◆ PROBLEM TO WORK ON ◆
Pull every line with "CROSS" from the data.

◆ ENTRIES SHOWN ◆
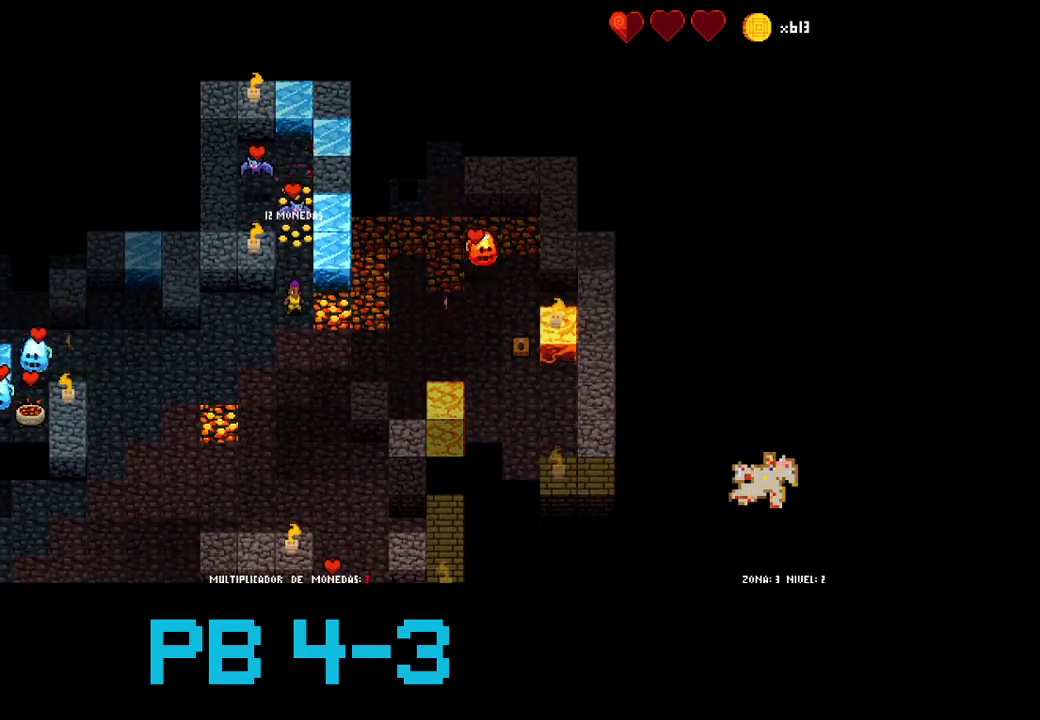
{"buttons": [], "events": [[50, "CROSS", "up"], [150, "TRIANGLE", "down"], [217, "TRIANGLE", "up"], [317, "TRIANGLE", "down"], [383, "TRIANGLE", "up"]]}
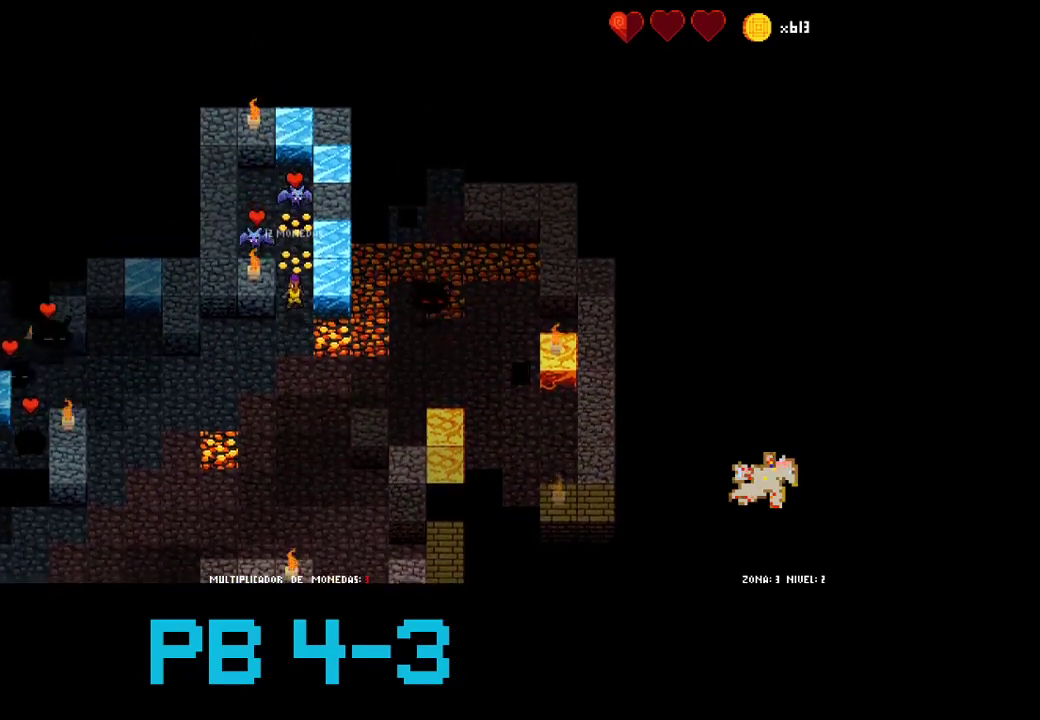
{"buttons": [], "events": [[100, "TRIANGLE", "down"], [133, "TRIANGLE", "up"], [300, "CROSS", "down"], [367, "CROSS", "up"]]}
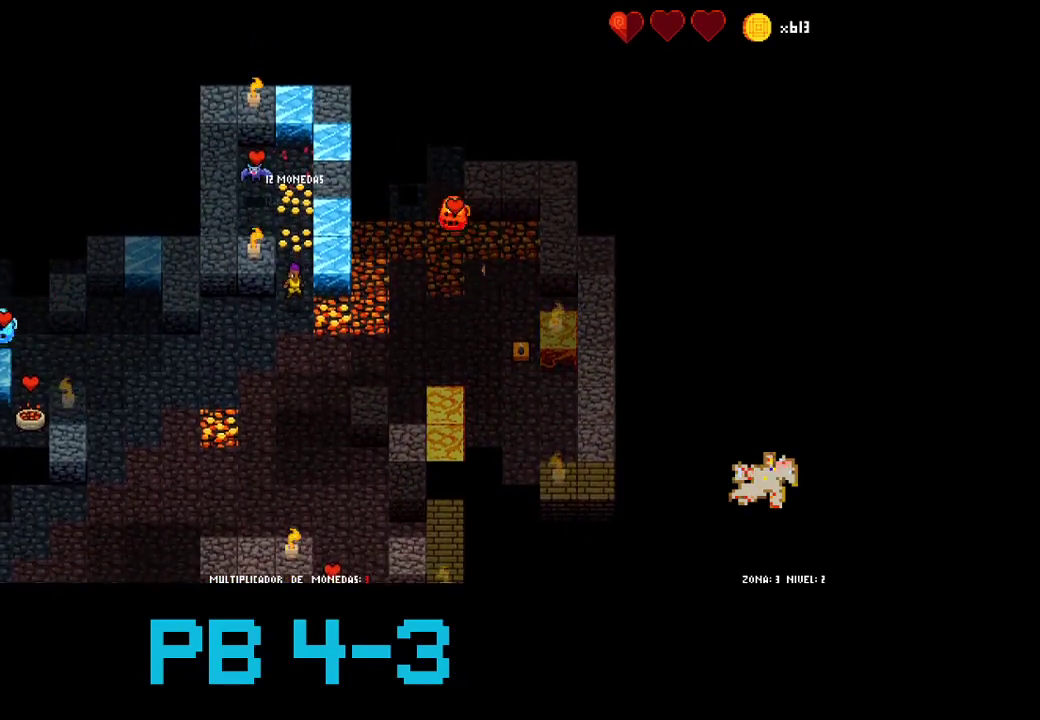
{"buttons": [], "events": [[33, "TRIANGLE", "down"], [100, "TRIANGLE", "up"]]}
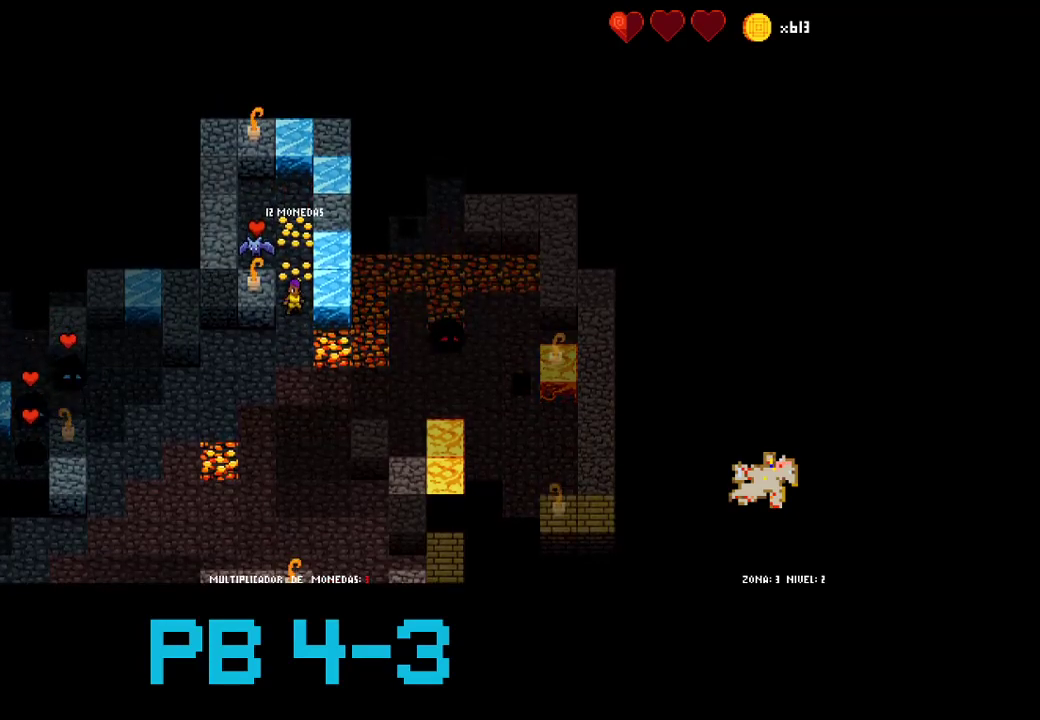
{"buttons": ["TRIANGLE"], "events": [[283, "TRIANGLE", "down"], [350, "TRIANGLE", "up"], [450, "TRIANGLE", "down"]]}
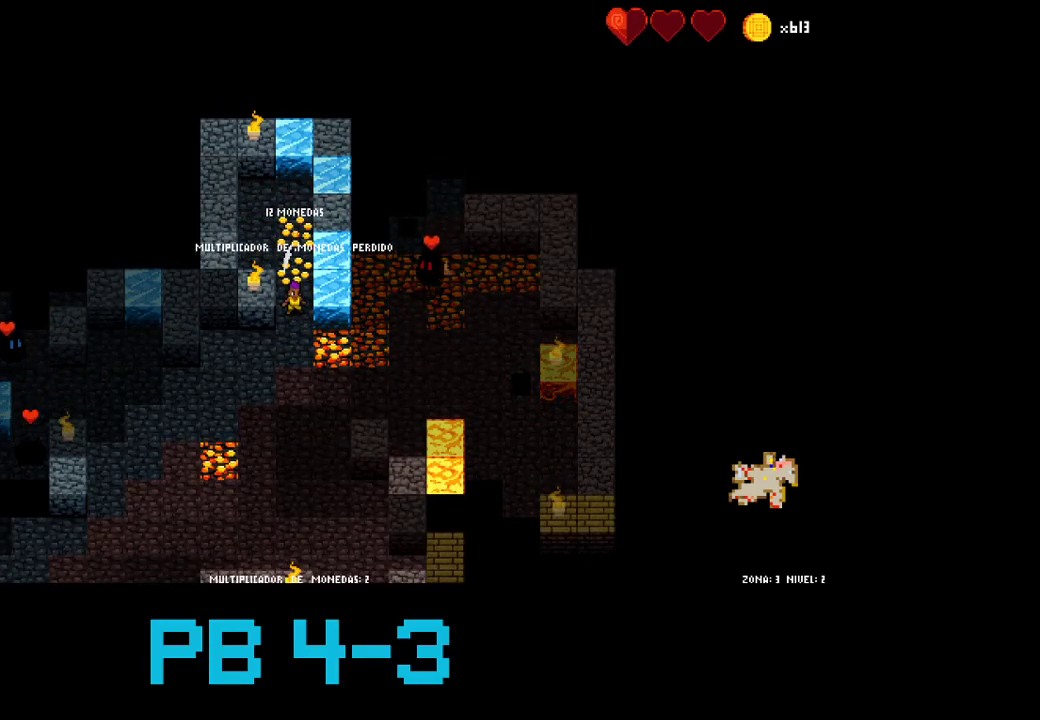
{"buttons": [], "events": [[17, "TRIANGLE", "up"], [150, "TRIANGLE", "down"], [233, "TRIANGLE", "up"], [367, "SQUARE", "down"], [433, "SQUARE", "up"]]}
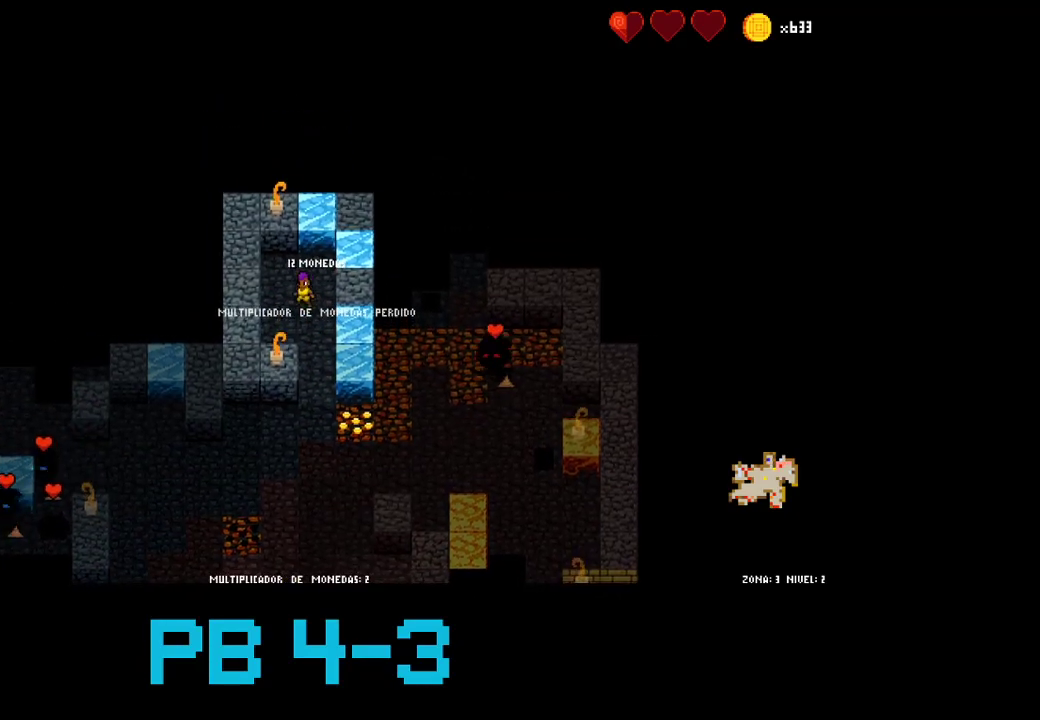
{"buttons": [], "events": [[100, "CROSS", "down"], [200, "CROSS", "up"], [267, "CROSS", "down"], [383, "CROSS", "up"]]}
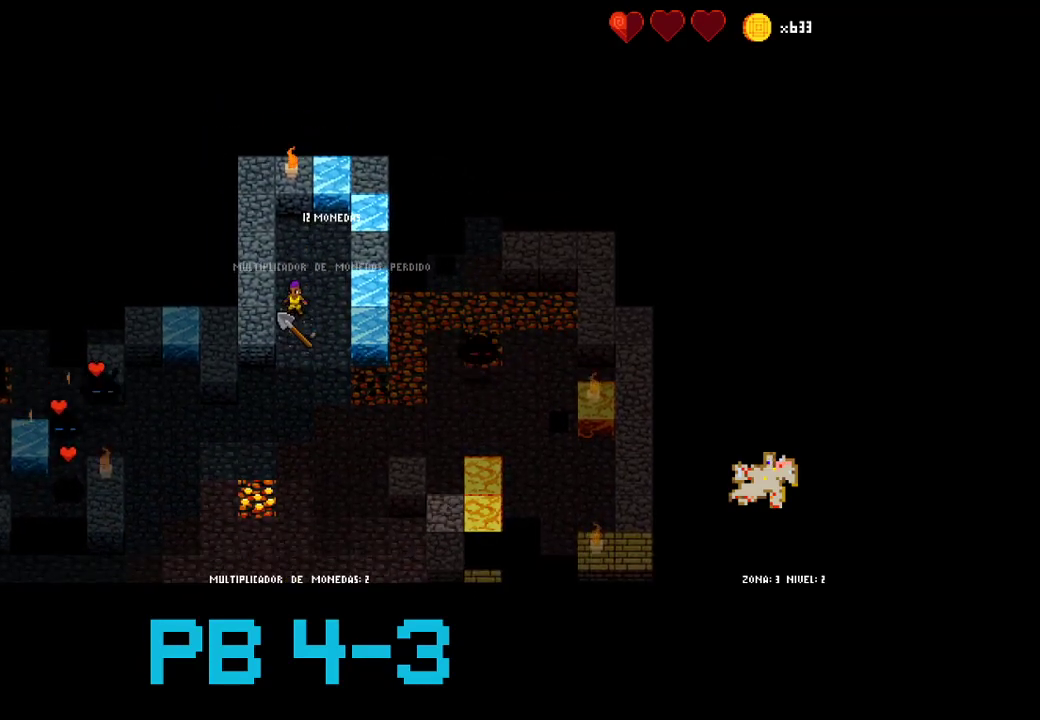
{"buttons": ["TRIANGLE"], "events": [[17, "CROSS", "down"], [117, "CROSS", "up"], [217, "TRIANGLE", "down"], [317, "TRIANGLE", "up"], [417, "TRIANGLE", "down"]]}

◆ WRITTEN RESPONSE ◆
{"buttons": [], "events": [[50, "CROSS", "up"], [150, "TRIANGLE", "down"], [217, "TRIANGLE", "up"], [317, "TRIANGLE", "down"], [383, "TRIANGLE", "up"]]}
{"buttons": [], "events": [[100, "TRIANGLE", "down"], [133, "TRIANGLE", "up"], [300, "CROSS", "down"], [367, "CROSS", "up"]]}
{"buttons": [], "events": [[100, "CROSS", "down"], [200, "CROSS", "up"], [267, "CROSS", "down"], [383, "CROSS", "up"]]}
{"buttons": ["TRIANGLE"], "events": [[17, "CROSS", "down"], [117, "CROSS", "up"], [217, "TRIANGLE", "down"], [317, "TRIANGLE", "up"], [417, "TRIANGLE", "down"]]}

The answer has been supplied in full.